## Directions for this task
Only the lines from the one containing "facing Dr. Gunner._" through the end of the data belong in the answer; reproduce them exactly.

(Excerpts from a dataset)

===============

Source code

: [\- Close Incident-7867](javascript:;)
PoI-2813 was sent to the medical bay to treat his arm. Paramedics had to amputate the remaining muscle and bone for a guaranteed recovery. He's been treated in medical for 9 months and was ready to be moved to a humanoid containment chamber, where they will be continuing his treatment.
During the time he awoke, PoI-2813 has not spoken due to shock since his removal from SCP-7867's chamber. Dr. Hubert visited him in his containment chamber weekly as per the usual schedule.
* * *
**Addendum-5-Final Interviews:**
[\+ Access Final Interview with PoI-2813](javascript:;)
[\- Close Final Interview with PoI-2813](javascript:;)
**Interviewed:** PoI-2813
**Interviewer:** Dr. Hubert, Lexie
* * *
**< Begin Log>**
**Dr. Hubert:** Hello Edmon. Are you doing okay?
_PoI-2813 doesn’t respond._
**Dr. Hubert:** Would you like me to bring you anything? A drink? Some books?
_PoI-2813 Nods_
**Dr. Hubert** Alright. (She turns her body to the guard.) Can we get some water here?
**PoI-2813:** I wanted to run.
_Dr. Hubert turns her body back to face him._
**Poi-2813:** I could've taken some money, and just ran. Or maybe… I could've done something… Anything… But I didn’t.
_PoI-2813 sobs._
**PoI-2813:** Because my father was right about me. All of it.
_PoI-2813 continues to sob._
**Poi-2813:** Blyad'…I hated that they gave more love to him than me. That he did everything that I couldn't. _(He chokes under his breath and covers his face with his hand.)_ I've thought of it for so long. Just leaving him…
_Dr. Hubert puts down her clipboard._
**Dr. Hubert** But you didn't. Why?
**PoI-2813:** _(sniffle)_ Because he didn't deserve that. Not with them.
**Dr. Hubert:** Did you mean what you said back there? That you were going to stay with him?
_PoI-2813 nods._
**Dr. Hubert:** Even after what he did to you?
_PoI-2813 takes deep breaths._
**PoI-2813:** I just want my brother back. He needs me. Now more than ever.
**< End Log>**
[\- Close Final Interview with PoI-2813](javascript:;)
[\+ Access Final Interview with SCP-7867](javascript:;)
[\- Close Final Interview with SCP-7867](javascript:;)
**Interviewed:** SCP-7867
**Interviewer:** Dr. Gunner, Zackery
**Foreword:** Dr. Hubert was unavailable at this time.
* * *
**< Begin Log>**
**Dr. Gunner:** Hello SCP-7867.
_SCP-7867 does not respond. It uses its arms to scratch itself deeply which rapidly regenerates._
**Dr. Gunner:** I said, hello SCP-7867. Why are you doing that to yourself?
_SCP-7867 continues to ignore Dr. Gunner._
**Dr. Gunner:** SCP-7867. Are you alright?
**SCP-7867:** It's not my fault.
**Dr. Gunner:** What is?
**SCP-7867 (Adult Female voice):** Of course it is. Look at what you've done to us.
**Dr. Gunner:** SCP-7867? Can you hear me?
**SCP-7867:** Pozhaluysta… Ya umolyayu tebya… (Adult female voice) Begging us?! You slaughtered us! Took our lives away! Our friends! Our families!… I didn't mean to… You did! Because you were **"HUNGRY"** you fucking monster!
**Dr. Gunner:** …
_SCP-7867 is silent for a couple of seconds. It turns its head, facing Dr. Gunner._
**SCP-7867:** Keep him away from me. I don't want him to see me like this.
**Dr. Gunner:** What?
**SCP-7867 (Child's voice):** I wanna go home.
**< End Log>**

===============

## Written response
_SCP-7867 is silent for a couple of seconds. It turns its head, facing Dr. Gunner._
**SCP-7867:** Keep him away from me. I don't want him to see me like this.
**Dr. Gunner:** What?
**SCP-7867 (Child's voice):** I wanna go home.
**< End Log>**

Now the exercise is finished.